Constructing Double-barreled Questions to Ask
A type of question in a survey or poll that is problematic because it asks two questions in one, thereby weakening its construct validity. People might be responding to the first half of the question, the second half, or both.
e.g. Do you enjoy swimming and running?
Constructing Negatively-worded Questions to Ask
A question in a survey or poll that contains negatively phrased statements, making its wording complicated or confusing and potentially weakening its construct validity.
Ex: People who do not drive with an expired license should never be punished. “It’s impossible that it never happened.” In order to give your opinion, you must be able to unpack the double negative of “and“ So instead of measuring people’s beliefs, the question may be measuring people’s working memory.
Constructing Acquiescence Questions to Ask
One potential response set is acquiescence, or “yea saying”. This occurs when people say “yes” or “strongly agree” to every item instead of thinking carefully about each one. For example, a respondent might answer “5” to every item on Diener’s scale of subjective well-being—not because the respondent is happy, but because that person is using a yea-saying shortcut. It can threaten construct validity because instead of measuring the construct of true feelings of well-being, the survey could be measuring the lack of motivation to think carefully.
Open-ended vs forced-choice (closed-ended) questions
Open-ended - A survey question format that allows respondents to answer any way they like. They might ask people to name the public figure they admire the most or comment on their experience at a hotel.
Ex: What do you think of this food? (Lots of answers)
Closed-ended - A survey question format in which respondents give their opinion by picking the best of two or more options.
Ex: Do you like this food? ( Yes no answer)
Would you vote for the Republican Or the Democrat?
Forced-choice questions are also used to measure personality.
Rating scales: semantic differential format?
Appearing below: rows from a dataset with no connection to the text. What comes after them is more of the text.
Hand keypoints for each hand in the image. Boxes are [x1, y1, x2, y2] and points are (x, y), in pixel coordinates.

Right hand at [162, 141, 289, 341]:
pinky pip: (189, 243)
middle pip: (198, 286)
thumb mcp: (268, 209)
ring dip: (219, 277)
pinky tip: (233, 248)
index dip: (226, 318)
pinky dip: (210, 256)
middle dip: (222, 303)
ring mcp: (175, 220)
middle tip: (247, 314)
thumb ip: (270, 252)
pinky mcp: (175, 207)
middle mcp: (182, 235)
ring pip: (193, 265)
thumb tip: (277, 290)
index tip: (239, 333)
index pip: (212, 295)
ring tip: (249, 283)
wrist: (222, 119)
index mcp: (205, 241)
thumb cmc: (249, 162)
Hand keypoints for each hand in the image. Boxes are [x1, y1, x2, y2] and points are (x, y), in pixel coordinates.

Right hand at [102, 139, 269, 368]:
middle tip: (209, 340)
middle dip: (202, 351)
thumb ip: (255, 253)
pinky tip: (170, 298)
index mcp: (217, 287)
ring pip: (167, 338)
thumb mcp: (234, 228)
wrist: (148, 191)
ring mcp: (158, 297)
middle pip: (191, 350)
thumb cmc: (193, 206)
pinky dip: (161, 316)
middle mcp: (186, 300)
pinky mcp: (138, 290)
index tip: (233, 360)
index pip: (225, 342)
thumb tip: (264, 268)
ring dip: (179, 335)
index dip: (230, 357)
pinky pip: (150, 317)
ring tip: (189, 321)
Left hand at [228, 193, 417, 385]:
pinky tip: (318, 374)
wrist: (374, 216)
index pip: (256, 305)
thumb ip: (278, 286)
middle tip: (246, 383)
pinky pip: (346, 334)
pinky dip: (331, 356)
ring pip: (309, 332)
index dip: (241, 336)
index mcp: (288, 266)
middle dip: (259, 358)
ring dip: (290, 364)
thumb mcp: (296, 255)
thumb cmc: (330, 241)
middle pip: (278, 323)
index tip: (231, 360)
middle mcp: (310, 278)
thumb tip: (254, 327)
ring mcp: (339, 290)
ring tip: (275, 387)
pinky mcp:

A survey question format using a response scale whose numbers are anchored with adjectives.
e.g. on the Internet site RateMyProfessors.com, students assign ratings to a professor using the following adjective phrases.
“Profs get F’s too 1 2 3 4 5 A real gem”
Internet rating sites (like Yelp) use is another example: one star means “poor” or (on Yelp) “Eek! Methinks not,” and five stars means “outstanding” or even “Woohoo! As good as it gets!”